Arkama baktım. Yüzümdeki dehşet ifadesini silmeye çalışıyordum. Peşimdeki köpeğin ya da tazının mı desem? Kuduz bir köpek olduğunu sanmıyorum. Yine de beni öldürmek istiyorcasına peşimden geliyor. Ve bu da başıma gelen ilk bela değil aslında. Çok nadir olsa da hep böyle tuhaflıklarla karşılaştım. Bir keresinde tuhaf yaşlı bir kadın gelip beni öldürmeye kalktı. İlk başta bu gülünç gelse de bir an gerçekten öleceğimi sandım. Tabi hızlı koşmam hayatımı kurtarmasaydı. Şimdi de işime yarıyordu. Bu köpekler çok hızlıydılar ve bir tanesi bacağımı ısırmıştı. Akan kanları önemsememeye çalışsam da midemin bulantısını durduramıyordum. Başım da dönmeye başlamıştı. Kan kaybından öleceğim galiba diye düşündüm. Sonra bir sokağa girdim. Köpekler hala peşimden geliyordu. Gördüğüm bazı çıkıntıları olan bir duvara tırmanmaya çalıştım. Çalıştım diyorum. Çünkü ayağım kaydı ve tekrar düştüm. O köpekler tam üzerime atlayacaklardı ki ellerinde kılıç tutan iki kişi gelip onları öldürmeye başladı. Köpekler beni bırakıp onlara gittiler. Her ne kadar beni bırakmalarından memnun olsam da diğerlerinin ellerindek kılıçları ve köpeklerin de neden beni bırakıp onlarla savaşmaya gittiğini merak ediyordum. Üstüme baktım. Hep çamur olmuştu. Saçımın da dağıldığından emindim. Üstümde de hep taşıdığım tarağım yoktu. Somurtmaya başladı. Görünüşüme değer veriyordum ve kötü görünmek hoşuma gitmiyordu. O köpekleri kılıçlarıyla öldüren kişileri bırakmak da..

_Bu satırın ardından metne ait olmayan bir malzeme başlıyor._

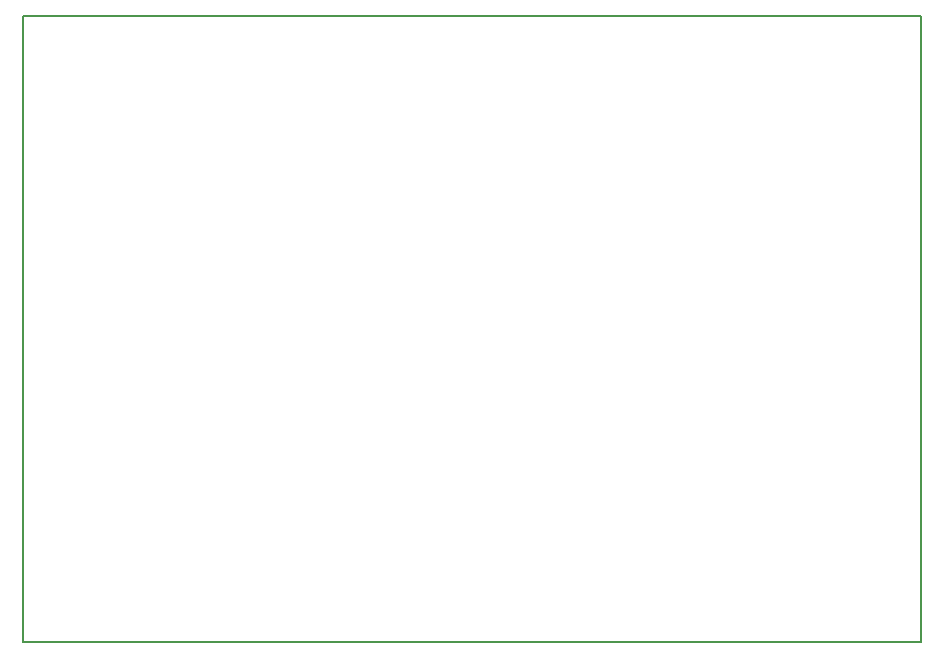
<source format=gbr>
G04 DipTrace 3.3.1.3*
G04 BoardOutline.gbr*
%MOMM*%
G04 #@! TF.FileFunction,Profile*
G04 #@! TF.Part,Single*
%ADD11C,0.14*%
%FSLAX35Y35*%
G04*
G71*
G90*
G75*
G01*
G04 BoardOutline*
%LPD*%
X1000811Y1000811D2*
D11*
X8600811D1*
Y6300811D1*
X1000811D1*
Y1000811D1*
M02*

</source>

Onları bırakıp tekrar koşmaya başladım. Artık yorulmaya başlıyordum. Yoldan geçen bir taksiye bindim. Nereye gideceğimi bilmediğimden aklıma gelen ilk yeri söyledim. Aslında artık evime gidebilirdim ama içimden bir ses eve gitmememi söylüyordu. Okuldan çıktığımdan beri koşuyordum. O köpekler beni o zaman bulmuşlardı çünkü. Babam beni merak ediyor muydu acaba? Taksi durduğunda cebimde kalan son paraları da yol parasına harcadım. Şimdi de beş parasız bir şekilde, karanlık bir havada, tek başıma duruyordum. En azından yağmur yağmıyor diye düşünmeden kendimi alamadım. Sonra da hemen gökyüzüne baktım. Ne zaman bir film izlesem ve kahraman ne zaman en azından ile başlayan bir cümle söylese hep onun tersi olurdu. Neyse ki bu sefer olmamıştı.

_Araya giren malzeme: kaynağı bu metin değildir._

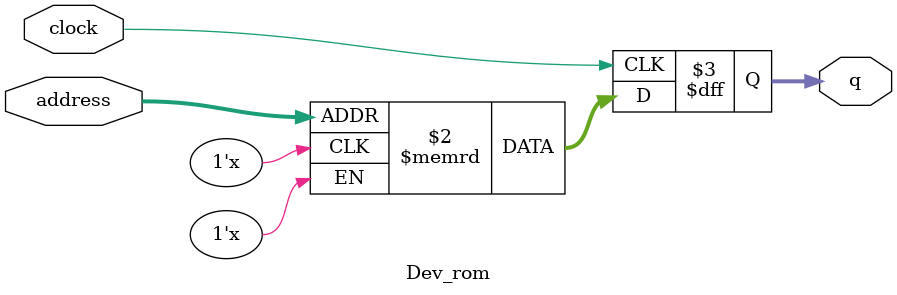
<source format=sv>
module Dev_rom (
	input logic clock,
	input logic [10:0] address,
	output logic [4:0] q
);

logic [4:0] memory [0:1599] /* synthesis ram_init_file = "./Dev/Dev.mif" */;

always_ff @ (posedge clock) begin
	q <= memory[address];
end

endmodule

</source>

İlerlemeye devam ettim. Tenha bir sokakta yürüyordum şimdi. Birden karşıma bir çiftlik çıktı. Biraz daha ilerledikten sonra bunun bir çiftlik olmadığını gördüm. Şaşkın bir şekilde oraya doğru yürümeye başladım. İçimdeki ses de oraya gitmemi söylüyordu zaten. Gittiğimde yazan yazıya baktım. Melez Kampı.. Ardından kampa giriş yaptım.